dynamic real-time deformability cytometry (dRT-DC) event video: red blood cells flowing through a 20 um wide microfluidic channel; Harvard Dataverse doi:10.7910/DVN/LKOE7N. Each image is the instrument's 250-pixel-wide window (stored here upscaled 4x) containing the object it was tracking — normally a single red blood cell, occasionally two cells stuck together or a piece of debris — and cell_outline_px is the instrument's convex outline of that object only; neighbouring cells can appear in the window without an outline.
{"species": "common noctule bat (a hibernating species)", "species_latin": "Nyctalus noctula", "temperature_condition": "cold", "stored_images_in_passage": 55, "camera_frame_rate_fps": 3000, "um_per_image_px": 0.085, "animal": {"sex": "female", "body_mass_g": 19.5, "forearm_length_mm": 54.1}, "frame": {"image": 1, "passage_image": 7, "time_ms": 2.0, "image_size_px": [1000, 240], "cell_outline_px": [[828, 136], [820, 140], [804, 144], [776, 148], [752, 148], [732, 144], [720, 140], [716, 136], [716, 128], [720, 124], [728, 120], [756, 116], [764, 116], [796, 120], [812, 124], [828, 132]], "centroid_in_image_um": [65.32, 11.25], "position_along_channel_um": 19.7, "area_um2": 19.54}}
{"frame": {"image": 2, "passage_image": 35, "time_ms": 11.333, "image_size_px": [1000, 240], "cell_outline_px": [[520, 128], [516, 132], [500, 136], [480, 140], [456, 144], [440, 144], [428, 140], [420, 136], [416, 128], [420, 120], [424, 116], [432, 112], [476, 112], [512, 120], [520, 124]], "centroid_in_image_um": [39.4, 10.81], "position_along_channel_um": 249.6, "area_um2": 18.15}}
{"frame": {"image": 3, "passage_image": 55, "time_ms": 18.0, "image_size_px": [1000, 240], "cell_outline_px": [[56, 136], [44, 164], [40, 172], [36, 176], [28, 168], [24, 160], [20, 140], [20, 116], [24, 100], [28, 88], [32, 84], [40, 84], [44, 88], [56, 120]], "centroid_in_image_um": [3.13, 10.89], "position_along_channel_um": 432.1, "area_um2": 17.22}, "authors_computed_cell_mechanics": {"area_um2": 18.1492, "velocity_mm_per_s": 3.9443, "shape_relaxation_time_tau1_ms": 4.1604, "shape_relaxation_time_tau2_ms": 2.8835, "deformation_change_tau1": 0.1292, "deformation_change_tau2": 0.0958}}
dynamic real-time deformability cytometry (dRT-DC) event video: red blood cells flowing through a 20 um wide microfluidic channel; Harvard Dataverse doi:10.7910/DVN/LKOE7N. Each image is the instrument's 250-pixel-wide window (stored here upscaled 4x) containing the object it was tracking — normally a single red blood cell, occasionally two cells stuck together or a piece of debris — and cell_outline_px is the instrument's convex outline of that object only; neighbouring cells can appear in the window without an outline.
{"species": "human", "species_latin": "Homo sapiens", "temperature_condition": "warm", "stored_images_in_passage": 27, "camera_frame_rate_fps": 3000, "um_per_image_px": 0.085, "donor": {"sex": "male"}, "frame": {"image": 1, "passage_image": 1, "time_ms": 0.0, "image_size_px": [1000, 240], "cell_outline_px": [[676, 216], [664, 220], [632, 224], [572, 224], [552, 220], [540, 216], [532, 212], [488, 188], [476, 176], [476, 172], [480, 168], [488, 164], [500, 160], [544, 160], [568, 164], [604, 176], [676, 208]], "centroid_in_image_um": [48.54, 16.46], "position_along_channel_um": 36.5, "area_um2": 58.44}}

Exercise instructions:
Nothing in the listing may be changed; retype it all exactly.

The response:
dynamic real-time deformability cytometry (dRT-DC) event video: red blood cells flowing through a 20 um wide microfluidic channel; Harvard Dataverse doi:10.7910/DVN/LKOE7N. Each image is the instrument's 250-pixel-wide window (stored here upscaled 4x) containing the object it was tracking — normally a single red blood cell, occasionally two cells stuck together or a piece of debris — and cell_outline_px is the instrument's convex outline of that object only; neighbouring cells can appear in the window without an outline.
{"species": "common noctule bat (a hibernating species)", "species_latin": "Nyctalus noctula", "temperature_condition": "cold", "stored_images_in_passage": 55, "camera_frame_rate_fps": 3000, "um_per_image_px": 0.085, "animal": {"sex": "female", "body_mass_g": 19.5, "forearm_length_mm": 54.1}, "frame": {"image": 1, "passage_image": 7, "time_ms": 2.0, "image_size_px": [1000, 240], "cell_outline_px": [[828, 136], [820, 140], [804, 144], [776, 148], [752, 148], [732, 144], [720, 140], [716, 136], [716, 128], [720, 124], [728, 120], [756, 116], [764, 116], [796, 120], [812, 124], [828, 132]], "centroid_in_image_um": [65.32, 11.25], "position_along_channel_um": 19.7, "area_um2": 19.54}}
{"frame": {"image": 2, "passage_image": 35, "time_ms": 11.333, "image_size_px": [1000, 240], "cell_outline_px": [[520, 128], [516, 132], [500, 136], [480, 140], [456, 144], [440, 144], [428, 140], [420, 136], [416, 128], [420, 120], [424, 116], [432, 112], [476, 112], [512, 120], [520, 124]], "centroid_in_image_um": [39.4, 10.81], "position_along_channel_um": 249.6, "area_um2": 18.15}}
{"frame": {"image": 3, "passage_image": 55, "time_ms": 18.0, "image_size_px": [1000, 240], "cell_outline_px": [[56, 136], [44, 164], [40, 172], [36, 176], [28, 168], [24, 160], [20, 140], [20, 116], [24, 100], [28, 88], [32, 84], [40, 84], [44, 88], [56, 120]], "centroid_in_image_um": [3.13, 10.89], "position_along_channel_um": 432.1, "area_um2": 17.22}, "authors_computed_cell_mechanics": {"area_um2": 18.1492, "velocity_mm_per_s": 3.9443, "shape_relaxation_time_tau1_ms": 4.1604, "shape_relaxation_time_tau2_ms": 2.8835, "deformation_change_tau1": 0.1292, "deformation_change_tau2": 0.0958}}
dynamic real-time deformability cytometry (dRT-DC) event video: red blood cells flowing through a 20 um wide microfluidic channel; Harvard Dataverse doi:10.7910/DVN/LKOE7N. Each image is the instrument's 250-pixel-wide window (stored here upscaled 4x) containing the object it was tracking — normally a single red blood cell, occasionally two cells stuck together or a piece of debris — and cell_outline_px is the instrument's convex outline of that object only; neighbouring cells can appear in the window without an outline.
{"species": "human", "species_latin": "Homo sapiens", "temperature_condition": "warm", "stored_images_in_passage": 27, "camera_frame_rate_fps": 3000, "um_per_image_px": 0.085, "donor": {"sex": "male"}, "frame": {"image": 1, "passage_image": 1, "time_ms": 0.0, "image_size_px": [1000, 240], "cell_outline_px": [[676, 216], [664, 220], [632, 224], [572, 224], [552, 220], [540, 216], [532, 212], [488, 188], [476, 176], [476, 172], [480, 168], [488, 164], [500, 160], [544, 160], [568, 164], [604, 176], [676, 208]], "centroid_in_image_um": [48.54, 16.46], "position_along_channel_um": 36.5, "area_um2": 58.44}}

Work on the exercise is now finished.